JAKARTA SELATAN, Sabtu (18/10) suaraindonesia-news.com – Sebuah putusan pengadilan di Jakarta Selatan memicu perdebatan publik terkait pelaksanaan hak anak untuk bertemu kedua orang tuanya setelah perceraian. Dalam perkara ini, seorang ibu yang telah memperoleh hak untuk bertemu anaknya berdasarkan keputusan pengadilan justru dihadapkan pada persyaratan yang dianggap tidak wajar dan memberatkan.
Hakim ketua, Firdaus, memutuskan bahwa sang ibu diperbolehkan bertemu anaknya dengan ketentuan pertemuan harus dilakukan di rumah ayah. Ketentuan tersebut menuai kritik karena dinilai melanggar hak anak dan ibu sebagaimana dijamin dalam peraturan perundang-undangan yang berlaku.
Menurut Pasal 45 ayat (2) Undang-Undang Nomor 1 Tahun 1974 tentang Perkawinan, serta Undang-Undang Nomor 35 Tahun 2014 tentang Perlindungan Anak, anak berhak menjalin hubungan pribadi secara langsung dan wajar dengan kedua orang tuanya tanpa hambatan. Hak tersebut tetap berlaku meskipun orang tua telah bercerai.
Selain itu, kewajiban orang tua untuk melindungi, mengasuh, dan mendidik anak tidak dapat dihapuskan dengan syarat tertentu yang dapat menghambat hubungan anak dengan orang tua lainnya.
Dalam amar putusannya, hakim menyatakan:
- Menolak gugatan penggugat sebagian.
- Menyatakan gugatan selebihnya tidak dapat diterima.
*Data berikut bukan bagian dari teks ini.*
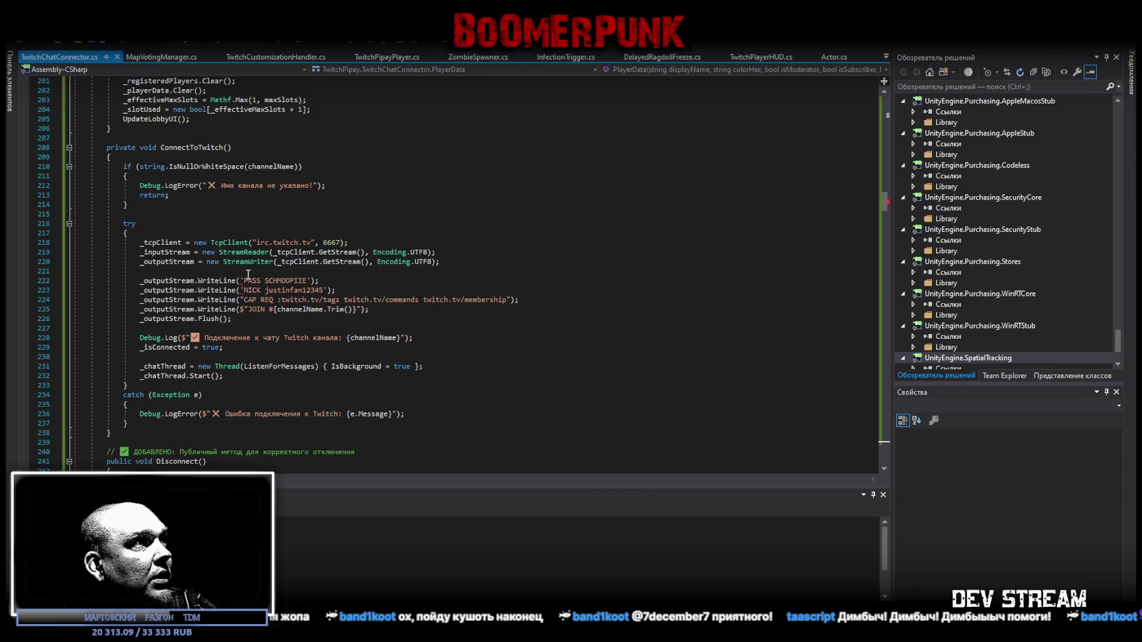
left_click(242, 279)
- Membebankan biaya perkara sebesar Rp 298.000 kepada penggugat.
Meski putusan telah dibacakan, ketentuan mengenai lokasi pertemuan antara ibu dan anak tersebut menimbulkan kekhawatiran akan potensi pelanggaran terhadap hak anak dan ibu. Jika pihak pemegang hak asuh dalam hal ini ayah melakukan pembatasan secara sepihak, langkah hukum berupa gugatan pencabutan hak asuh dapat ditempuh.
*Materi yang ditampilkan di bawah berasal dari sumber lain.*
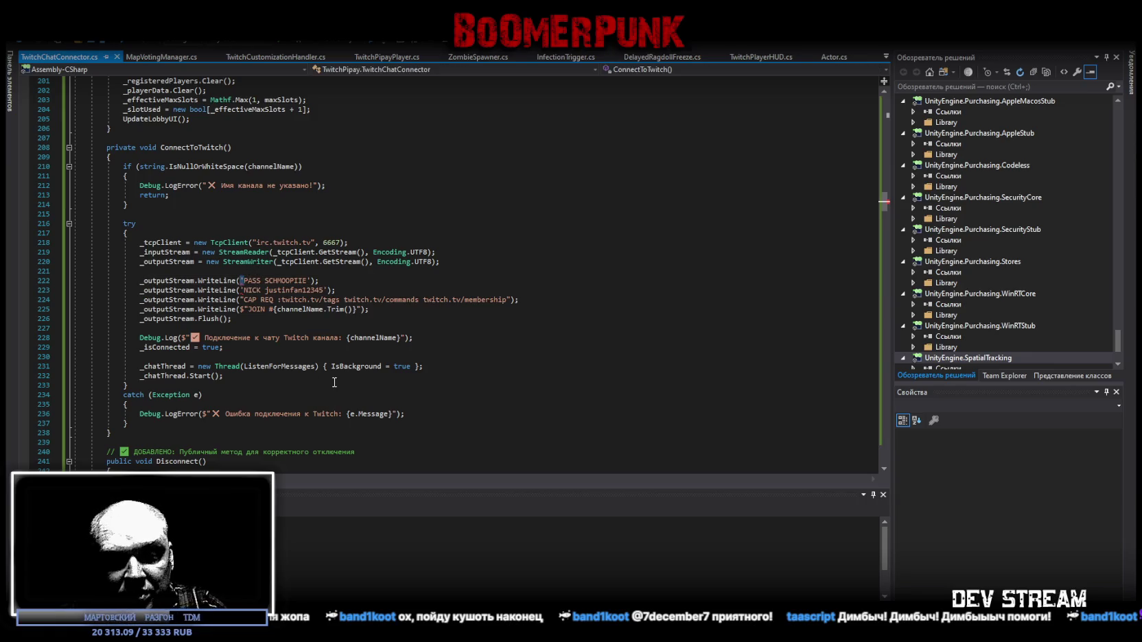
key("Delete")
type("\"")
Seorang ahli hukum keluarga dan perlindungan anak menilai, pemberian syarat yang tidak wajar seperti mewajibkan kunjungan hanya di rumah ayah, dapat dikategorikan sebagai bentuk pembatasan hak anak.
“Syarat semacam ini berpotensi menghalangi hubungan emosional antara anak dan ibu, padahal hubungan itu sangat penting bagi tumbuh kembang anak,” ujarnya.
Ahli tersebut juga mendorong agar penyelesaian sengketa dilakukan melalui jalur mediasi dengan melibatkan lembaga seperti Komisi Perlindungan Anak Indonesia (KPAI). Apabila upaya mediasi tidak menghasilkan kesepakatan, maka pihak yang dirugikan berhak mengajukan gugatan baru ke pengadilan dengan dasar pelanggaran hak anak.
Putusan hakim yang diketuai Firdaus itu menuai kritik dari sejumlah pemerhati anak karena dinilai mengabaikan prinsip “kepentingan terbaik bagi anak” (the best interest of the child). Prinsip tersebut menjadi landasan utama dalam setiap perkara yang melibatkan anak di bawah umur.
Para pemerhati berharap agar lembaga peradilan lebih berhati-hati dalam menetapkan syarat pertemuan pasca perceraian, agar hak anak dan kedua orang tua tetap terlindungi secara seimbang dan sesuai amanat Undang-Undang.